*** Given data

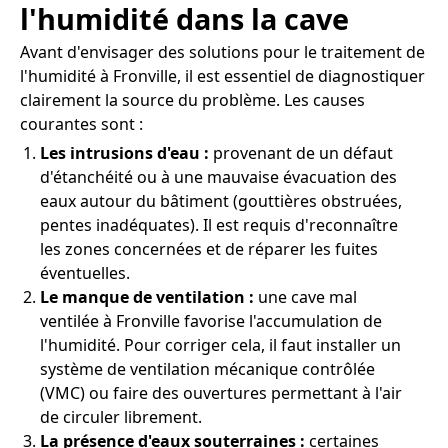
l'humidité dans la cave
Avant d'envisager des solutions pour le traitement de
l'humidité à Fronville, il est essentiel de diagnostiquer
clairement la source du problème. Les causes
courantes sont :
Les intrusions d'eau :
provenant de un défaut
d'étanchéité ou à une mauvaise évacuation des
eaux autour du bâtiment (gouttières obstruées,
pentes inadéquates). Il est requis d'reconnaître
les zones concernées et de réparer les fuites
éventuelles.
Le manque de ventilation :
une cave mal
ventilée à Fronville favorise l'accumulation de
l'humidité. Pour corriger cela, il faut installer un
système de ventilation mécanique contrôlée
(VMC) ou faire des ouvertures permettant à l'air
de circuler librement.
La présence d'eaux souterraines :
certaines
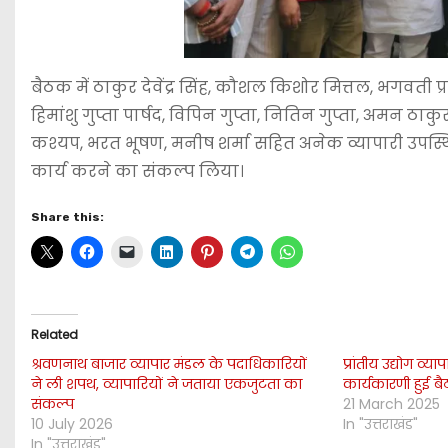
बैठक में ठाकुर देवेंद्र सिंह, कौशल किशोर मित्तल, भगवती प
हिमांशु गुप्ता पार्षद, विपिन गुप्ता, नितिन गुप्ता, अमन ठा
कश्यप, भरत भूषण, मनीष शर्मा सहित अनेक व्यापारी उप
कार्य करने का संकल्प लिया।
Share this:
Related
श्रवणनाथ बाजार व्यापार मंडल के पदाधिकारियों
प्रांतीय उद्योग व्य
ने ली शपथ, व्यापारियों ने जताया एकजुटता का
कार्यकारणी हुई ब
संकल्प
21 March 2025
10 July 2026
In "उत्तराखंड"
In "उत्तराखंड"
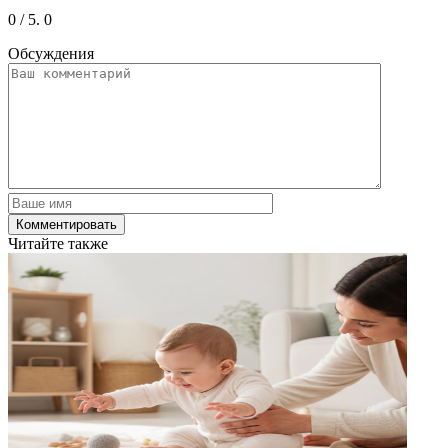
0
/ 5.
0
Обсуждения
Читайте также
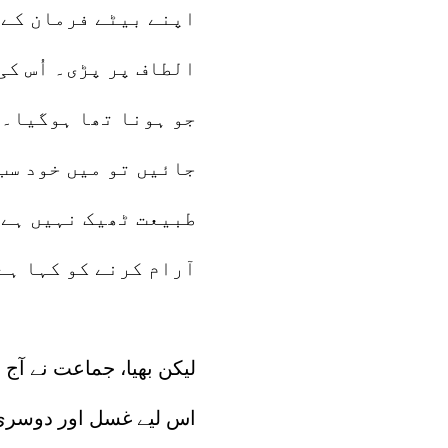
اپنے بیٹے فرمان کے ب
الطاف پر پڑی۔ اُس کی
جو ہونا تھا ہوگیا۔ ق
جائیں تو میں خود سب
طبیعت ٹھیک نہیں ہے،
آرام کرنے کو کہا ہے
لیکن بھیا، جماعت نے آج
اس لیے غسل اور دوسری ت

******
*** Given data

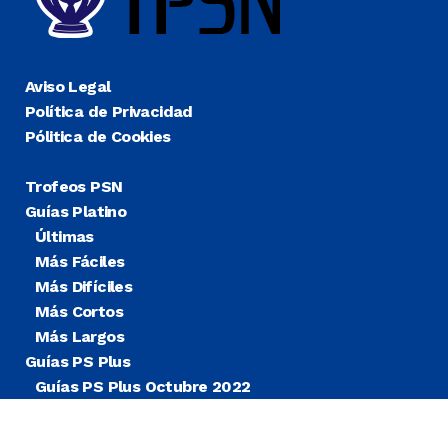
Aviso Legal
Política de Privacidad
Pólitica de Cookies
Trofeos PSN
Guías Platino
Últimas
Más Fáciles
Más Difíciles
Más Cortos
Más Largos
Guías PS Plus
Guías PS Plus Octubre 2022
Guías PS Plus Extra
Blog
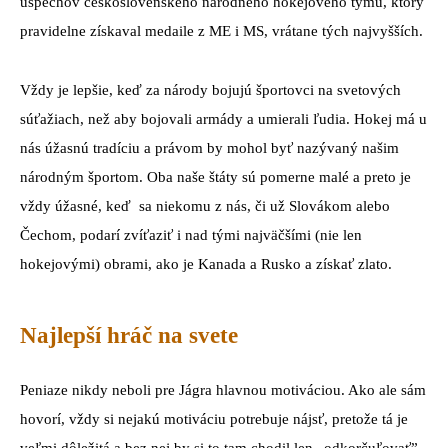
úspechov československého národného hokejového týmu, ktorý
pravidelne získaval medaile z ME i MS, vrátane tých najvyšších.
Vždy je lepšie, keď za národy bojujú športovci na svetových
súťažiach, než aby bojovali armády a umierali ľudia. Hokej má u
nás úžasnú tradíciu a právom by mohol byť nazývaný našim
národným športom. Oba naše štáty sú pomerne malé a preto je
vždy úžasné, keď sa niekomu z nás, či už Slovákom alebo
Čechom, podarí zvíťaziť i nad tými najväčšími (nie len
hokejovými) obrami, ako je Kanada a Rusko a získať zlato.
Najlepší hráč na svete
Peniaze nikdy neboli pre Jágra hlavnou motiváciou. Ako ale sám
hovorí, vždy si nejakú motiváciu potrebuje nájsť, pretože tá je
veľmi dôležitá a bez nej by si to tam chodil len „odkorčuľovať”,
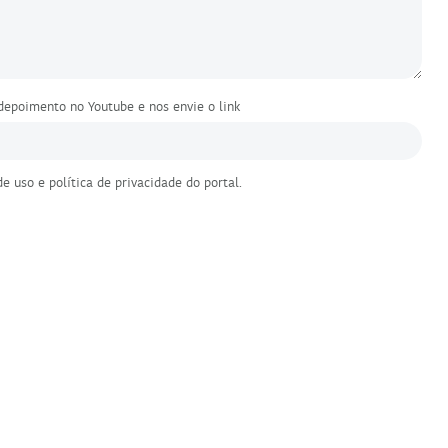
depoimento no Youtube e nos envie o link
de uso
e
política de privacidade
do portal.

******
*** Given data

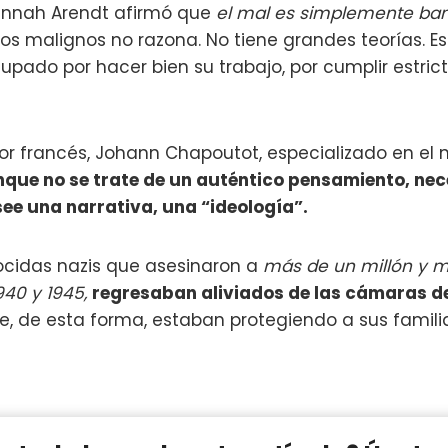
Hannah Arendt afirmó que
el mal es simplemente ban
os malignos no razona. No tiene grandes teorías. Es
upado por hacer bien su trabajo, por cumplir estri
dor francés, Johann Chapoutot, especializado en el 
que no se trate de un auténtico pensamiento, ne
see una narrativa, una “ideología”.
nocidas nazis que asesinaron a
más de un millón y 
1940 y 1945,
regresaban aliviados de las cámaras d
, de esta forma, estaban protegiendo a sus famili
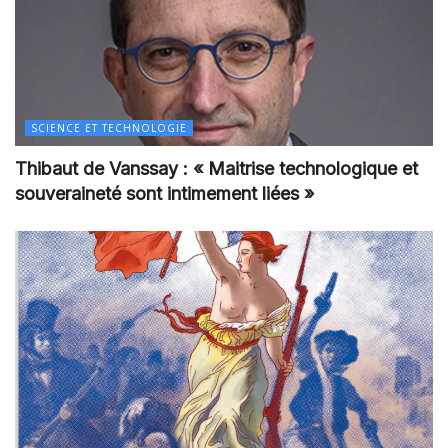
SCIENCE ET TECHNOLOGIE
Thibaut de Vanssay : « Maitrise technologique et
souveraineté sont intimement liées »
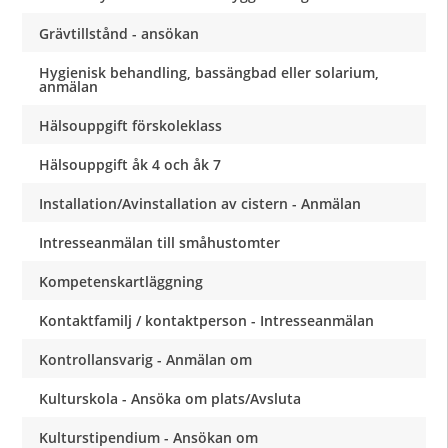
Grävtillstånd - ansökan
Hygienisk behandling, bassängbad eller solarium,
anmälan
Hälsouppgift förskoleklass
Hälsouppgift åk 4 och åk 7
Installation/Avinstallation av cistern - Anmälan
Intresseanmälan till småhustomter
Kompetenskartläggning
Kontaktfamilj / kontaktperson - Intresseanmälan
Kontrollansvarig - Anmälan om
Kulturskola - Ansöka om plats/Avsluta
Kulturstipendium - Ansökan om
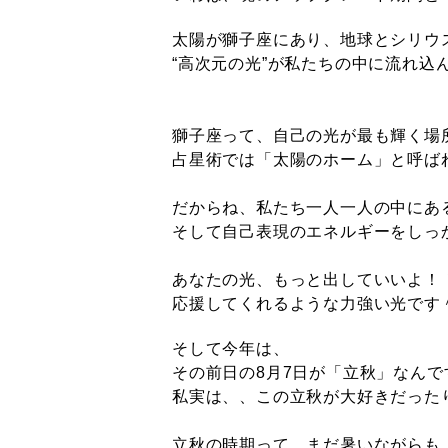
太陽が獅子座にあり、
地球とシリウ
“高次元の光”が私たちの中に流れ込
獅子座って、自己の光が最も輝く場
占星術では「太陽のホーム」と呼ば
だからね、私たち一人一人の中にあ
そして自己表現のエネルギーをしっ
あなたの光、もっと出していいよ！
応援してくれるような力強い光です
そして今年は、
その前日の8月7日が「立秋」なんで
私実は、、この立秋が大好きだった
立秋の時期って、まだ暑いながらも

******

- Instructions to follow: In the listing above, find the line with "système de ventilation mécanique contrôlée" and the line with "बैठक में ठाकुर". Copy exactly those two and every line between, without the pictures.

- Problem solution:
système de ventilation mécanique contrôlée
(VMC) ou faire des ouvertures permettant à l'air
de circuler librement.
La présence d'eaux souterraines :
certaines
बैठक में ठाकुर देवेंद्र सिंह, कौशल किशोर मित्तल, भगवती प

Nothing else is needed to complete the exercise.